Exculpate[10] means to vindicate or exonerate which is hardly the same as excuse.

16d   Arrogant // tailor: he'd be glad, I being short of length (9)

17d   Lieutenant in clear // retreat (7)

18d   Cut, touching blooming // exposed edge of rock (7)

Scratching the Surface
In the surface reading, blooming[5] is an informal British term used to express annoyance or for emphasis ⇒ (i) of all the blooming cheek!; (ii) a blooming good read.

20d   Drink, holding weapon? Penny /gets/ worried (7)

In the British currency system used prior to Decimal Day[7] (February 15, 1971*), a penny[5] was equal to one twelfth of a shilling or 240th of a pound (and was abbreviated d, for denarius).
* the date on which Britain converted to a decimal currency system.
21d   Writer/'s/ tired and gaunt (7)

Sir Rider Haggard[5] (1856–1925) was an English novelist; full name Sir Henry Rider Haggard.

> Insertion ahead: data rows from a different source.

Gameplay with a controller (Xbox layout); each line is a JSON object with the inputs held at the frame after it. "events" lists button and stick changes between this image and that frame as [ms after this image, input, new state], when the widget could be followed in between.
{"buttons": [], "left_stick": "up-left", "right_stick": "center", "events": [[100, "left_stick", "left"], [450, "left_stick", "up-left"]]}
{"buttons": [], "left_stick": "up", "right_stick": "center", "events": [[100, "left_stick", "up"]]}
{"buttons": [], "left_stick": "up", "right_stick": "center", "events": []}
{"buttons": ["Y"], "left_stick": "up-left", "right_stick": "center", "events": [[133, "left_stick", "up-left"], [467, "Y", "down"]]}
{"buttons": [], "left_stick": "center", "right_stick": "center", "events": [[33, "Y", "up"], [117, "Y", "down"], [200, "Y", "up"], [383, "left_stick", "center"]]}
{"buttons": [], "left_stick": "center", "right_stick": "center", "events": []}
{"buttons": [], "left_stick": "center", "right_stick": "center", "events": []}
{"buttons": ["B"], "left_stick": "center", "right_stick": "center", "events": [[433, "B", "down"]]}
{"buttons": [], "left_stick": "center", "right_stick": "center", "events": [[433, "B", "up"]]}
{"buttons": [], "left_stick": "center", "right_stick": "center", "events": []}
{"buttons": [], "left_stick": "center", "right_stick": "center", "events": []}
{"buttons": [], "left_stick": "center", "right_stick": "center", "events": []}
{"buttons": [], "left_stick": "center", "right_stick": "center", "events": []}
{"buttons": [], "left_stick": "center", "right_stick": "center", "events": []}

Published under the name H. Rider Haggard, he is famous for adventure novels such as King Solomon’s Mines (1885) and She (1889).

23d   Yearn over small // underwear (5)

Pant[3,4,11] (often foll by for) means to yearn; to have a frantic desire; to long demonstratively; to long with breathless or intense eagerness (i) was panting for a chance to play; (ii) to pant for revenge.

What's Under Your Pants?
If I were to remove my pants in the UK, I would be far more exposed than if I were to do so in North America!

The following is a slightly abridged version of how Collins COBUILD English Usage explains the difference between British and North American clothing terminology:

In British English, pants are a piece of clothing worn by men, women, or children under their other clothes — in other words, underwear.

Men's pants are sometimes referred to as underpants. Women's pants are sometimes referred to as panties or knickers.

In American English, a piece of clothing like this for men is usually referred to as shorts or underpants. For women, they are usually called panties.

In American English, the word pants is used to refer to men's or women's trousers.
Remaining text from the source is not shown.